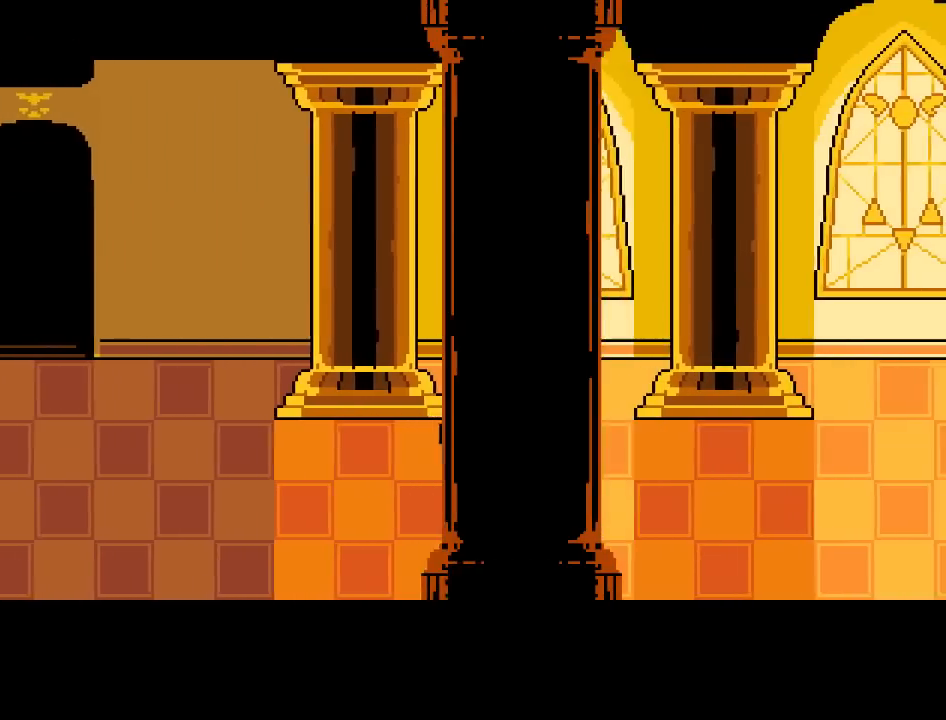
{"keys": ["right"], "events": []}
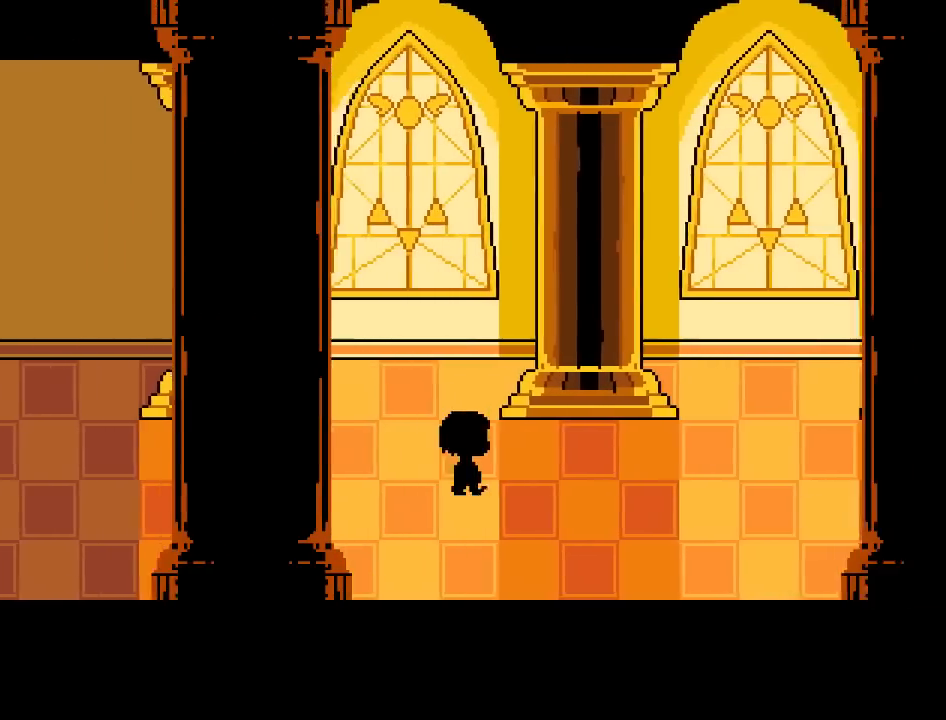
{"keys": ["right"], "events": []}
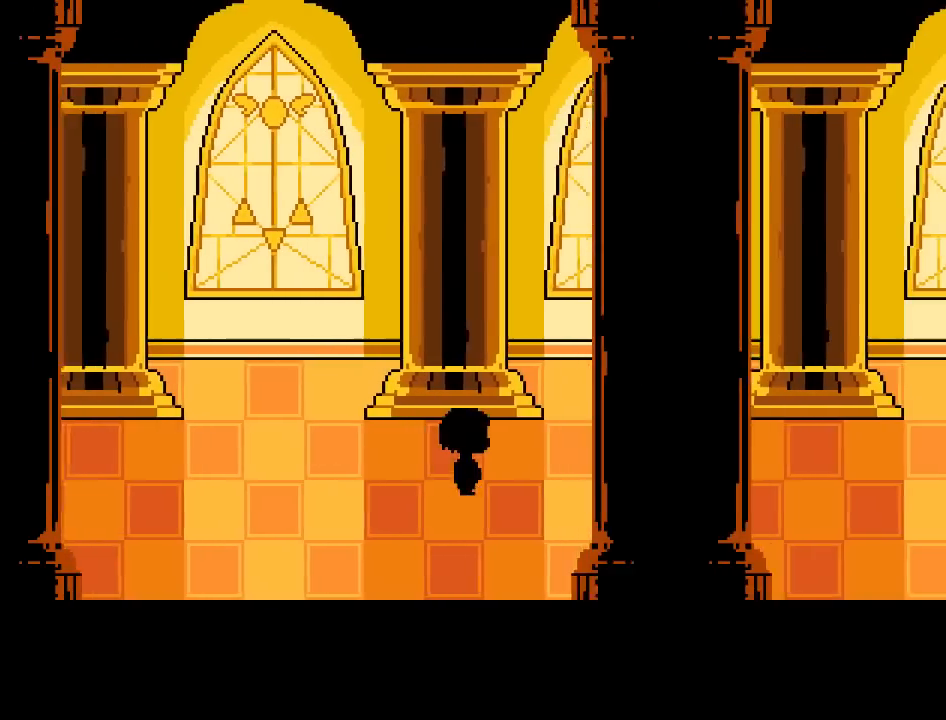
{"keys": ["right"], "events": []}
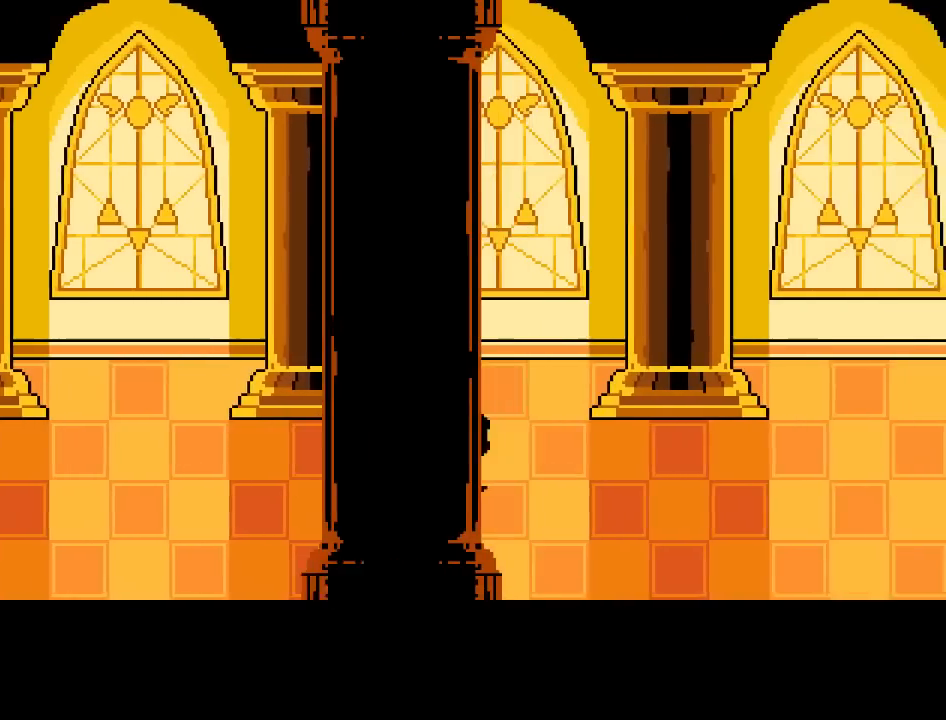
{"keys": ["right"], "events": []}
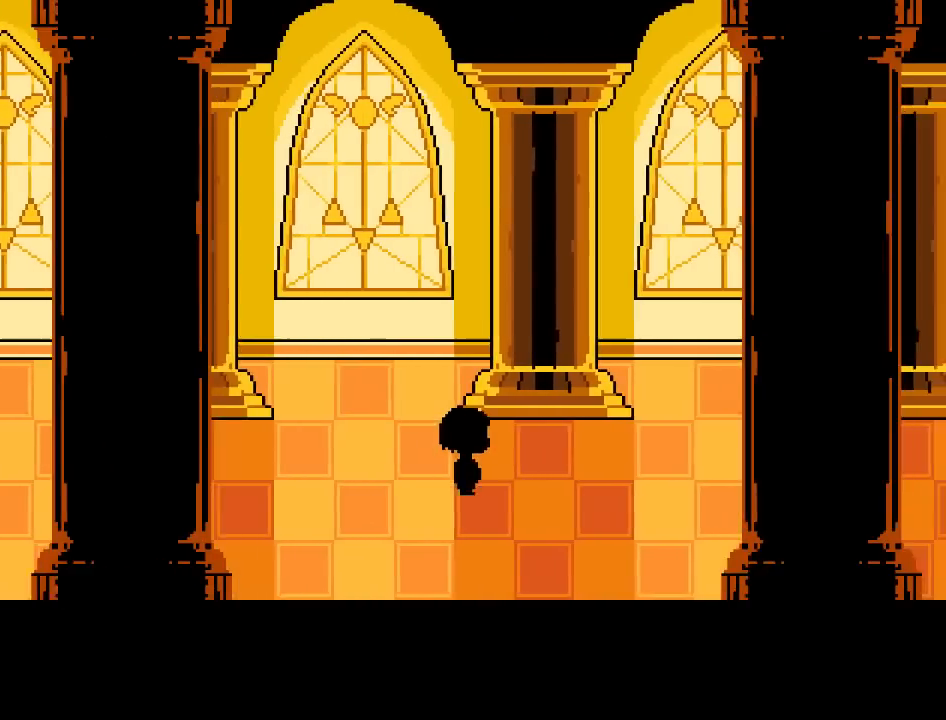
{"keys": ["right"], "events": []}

### Activity
The expected output is the full material above, word for word, without pictures.

### Task output
{"keys": ["right"], "events": []}
{"keys": ["right"], "events": []}
{"keys": ["right"], "events": []}
{"keys": ["right"], "events": []}
{"keys": ["right"], "events": []}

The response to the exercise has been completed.